Bir gün siyaset sanatı keşfederse...
Şiir ve müzikle tanıştığım ilk günden bu yana dünyayı ve hayatı en iyi okuyanların şairler ve müzisyenler olduğuna inanırım. Bütün büyük şairlerin ve evrensel müzik adamlarının verdiği eserleri daha yakından tanıdıkça görürüz ki, onlar varolmanın hikmetini daha derinden kavramışlar, yaşadıkları toplumların hep öncüsü olmuşlardır.
Şimdi oturup yüzyıllar içinde büyük eserler veren bütün büyük şairleri ve müzisyenleri saymaya kalksak, eminim bir yazının hacmi içinde hepsinin ismini sığdıramayız. Kısaca belirtmek gerekirse mesela bir Mevlana, Yunus Emre, Fuzuli, Şeyh Galip, Yahya Kemal, Necip Fazıl, Nazım Hikmet, Sezai Karakoç, Goethe, Charles Baudelaire, Paul Verlaine, Pablo Neruda, Aragon, Lorca, Dede Efendi, Itri, Vivaldi, Haydın, Bach, Wolfgang Amadeus Mozart, Ludwig van Beethoven, Niccolò Paganini, Franz Liszt, Giuseppe Verdi, Gustav Mahler, Johannes Brahms, Robert Schumann, Richard Wagner, Sergei Vasilievich Rachmaninov gibi ünlü şair ve müzisyenlerin hemen hepsi yaşadıkları yüzyılda hep toplumun önünde yürümüş ruh ve gönül mimarlarıdırlar.
***
Mesela Sezai Karakoç’u bugün her okuduğumuzda, onun yirminci yüzyılı ve yaşadığımız yüzyılı iyi okuyan büyük bir şair ve aynı zamanda bir gönül ve ruh mimarı olduğunu adeta yeniden keşfederiz.
Bunca derin sorunlar yaşadığımız bir dönemde neden durup dururken şairler ve müzisyenlerle ilgili böyle bir yazı yazma ihtiyacı hissettiğimi sanıyorum merak ediyorsunuzdur.

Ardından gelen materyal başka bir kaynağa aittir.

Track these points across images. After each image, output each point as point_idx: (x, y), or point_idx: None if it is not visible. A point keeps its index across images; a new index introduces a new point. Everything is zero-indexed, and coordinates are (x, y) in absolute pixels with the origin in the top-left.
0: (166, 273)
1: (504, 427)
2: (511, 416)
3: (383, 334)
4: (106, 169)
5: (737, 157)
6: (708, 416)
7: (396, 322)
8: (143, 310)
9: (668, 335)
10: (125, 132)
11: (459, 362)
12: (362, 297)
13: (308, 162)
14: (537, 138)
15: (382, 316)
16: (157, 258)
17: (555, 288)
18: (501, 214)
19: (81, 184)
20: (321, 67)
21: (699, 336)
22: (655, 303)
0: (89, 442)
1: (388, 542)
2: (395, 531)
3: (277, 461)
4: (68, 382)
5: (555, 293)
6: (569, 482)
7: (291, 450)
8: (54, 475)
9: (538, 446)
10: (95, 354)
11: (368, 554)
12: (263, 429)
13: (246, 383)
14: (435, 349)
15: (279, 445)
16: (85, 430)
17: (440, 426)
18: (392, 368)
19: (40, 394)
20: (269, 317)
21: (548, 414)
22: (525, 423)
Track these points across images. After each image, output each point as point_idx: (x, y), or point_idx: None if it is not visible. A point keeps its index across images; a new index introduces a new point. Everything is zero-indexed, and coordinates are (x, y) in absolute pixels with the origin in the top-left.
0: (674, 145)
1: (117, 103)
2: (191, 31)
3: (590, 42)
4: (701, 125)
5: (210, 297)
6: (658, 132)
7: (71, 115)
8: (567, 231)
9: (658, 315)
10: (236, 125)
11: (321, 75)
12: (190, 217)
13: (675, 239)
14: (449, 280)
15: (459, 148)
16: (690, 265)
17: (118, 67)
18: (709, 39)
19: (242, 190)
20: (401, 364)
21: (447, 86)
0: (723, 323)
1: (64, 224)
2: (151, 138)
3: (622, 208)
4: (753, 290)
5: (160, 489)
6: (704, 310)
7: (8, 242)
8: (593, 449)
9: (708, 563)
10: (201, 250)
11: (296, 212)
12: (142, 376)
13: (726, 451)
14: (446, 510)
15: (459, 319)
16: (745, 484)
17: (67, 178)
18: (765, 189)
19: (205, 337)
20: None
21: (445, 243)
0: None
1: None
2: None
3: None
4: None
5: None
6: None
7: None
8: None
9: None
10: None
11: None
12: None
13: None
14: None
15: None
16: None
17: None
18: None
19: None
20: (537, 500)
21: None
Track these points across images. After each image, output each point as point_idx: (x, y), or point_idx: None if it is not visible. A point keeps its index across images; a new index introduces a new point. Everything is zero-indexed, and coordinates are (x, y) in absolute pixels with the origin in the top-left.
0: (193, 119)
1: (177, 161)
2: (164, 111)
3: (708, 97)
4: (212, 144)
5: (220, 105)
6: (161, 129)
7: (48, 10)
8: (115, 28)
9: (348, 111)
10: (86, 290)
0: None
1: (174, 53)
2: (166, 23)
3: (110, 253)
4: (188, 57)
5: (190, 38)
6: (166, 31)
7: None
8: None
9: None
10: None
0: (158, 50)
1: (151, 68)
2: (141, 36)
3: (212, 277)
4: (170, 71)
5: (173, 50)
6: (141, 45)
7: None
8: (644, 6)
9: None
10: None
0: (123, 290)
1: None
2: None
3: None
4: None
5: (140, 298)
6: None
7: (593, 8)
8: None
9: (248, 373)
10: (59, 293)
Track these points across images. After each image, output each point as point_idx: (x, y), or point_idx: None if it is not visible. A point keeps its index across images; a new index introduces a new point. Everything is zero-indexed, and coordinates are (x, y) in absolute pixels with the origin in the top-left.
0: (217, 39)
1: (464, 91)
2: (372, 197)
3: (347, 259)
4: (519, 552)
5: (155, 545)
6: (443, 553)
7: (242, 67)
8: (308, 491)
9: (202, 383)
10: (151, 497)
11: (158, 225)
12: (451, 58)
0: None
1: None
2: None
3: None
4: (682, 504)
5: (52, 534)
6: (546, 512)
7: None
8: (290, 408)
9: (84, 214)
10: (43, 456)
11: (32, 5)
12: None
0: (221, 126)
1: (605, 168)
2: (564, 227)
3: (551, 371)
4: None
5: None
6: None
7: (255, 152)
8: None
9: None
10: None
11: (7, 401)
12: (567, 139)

Hemen söyleyeyim. Başbakan Ahmet Davutoğlu, geçtiğimiz hafta dünyaca ünlü U2 müzik grubunun İrlandalı solisti Bono ve Amerika Birleşik Devletleri (ABD) Kongre üyelerini Çankaya Köşkü’nde kabul etti. Bono bir sanatçı duyarlılığı ile Türkiye’nin mültecileri ağırlama konusunda dünyada zirvede olduğunu belirterek şunları söyledi: “Bu sizin yaptığınız aslında sıradışı bir şey, bir nezaket dersi. Senelerdir süren bu çatışma esnasında, onlar komşularına kapılarını açtılar, bu yapılanlar tüm dünyaya ders niteliğinde. Siz mültecileri ağırlama konusunda, dünyada zirvede olan ülkesiniz. Siz burada Türkiye’de bambaşka bir model uyguluyorsunuz ve sizin bunu nasıl başardığınızı, bu modeli anlamamız lazım.”
***
Benzer cümleleri zaman zaman dünyanın değişik coğrafyalarındaki devlet adamları, politikacılar da söylüyor elbette, ama bunlar daha çok konjonktürel ifadeler olarak tarihin sayfaları arasına karışıp gidiyor. Oysa sanatçıların böyle konjonktürel dertleri yok. Çünkü onlar yüreklerinin penceresinden bakıyorlar.
1980’li yıllarda U2, Jethro Tull, Yes, Beatles ve Led Zeppelin gibi rock’ın efsane gruplarını dinleyerek hayata daha farklı bir pencereden bakmaya çalışırdım. Müzik benim için sanatsal bir ihtiyaç olduğu kadar, dünyayı anlama ve anlamlandırma çabasıdır aynı zamanda. O yıllarda özellikle U2’nun ve Jethro Tull’ın şarkılarını şiir dizelerinin içinden adeta damıtarak ve severek dinlerdim. Şimdi daha iyi anlıyorum ki boşuna sevmemişim. Günübirlik politik yaklaşımlar da, ideolojilerin dar kalıpları içine yerleştirdiğimiz sığ hayat bicileri de zamanın akışı içinde solup gidiyor ama sanat hep baki kalıyor. Mesela U2’nun ünlü solisti Bono, Bosna Savaşı’nda Saraybosna’da Bosna halkı için söylemişti, Afrika’da yoksullar için söyledi, şimdi de diktatör Esad’ın zulmünden kaçan Suriyelilerin yanında...
Galiba yaşadığımız yüzyılın zalimliklerini ve acılarını da yine en iyi sanatçılar anlıyor.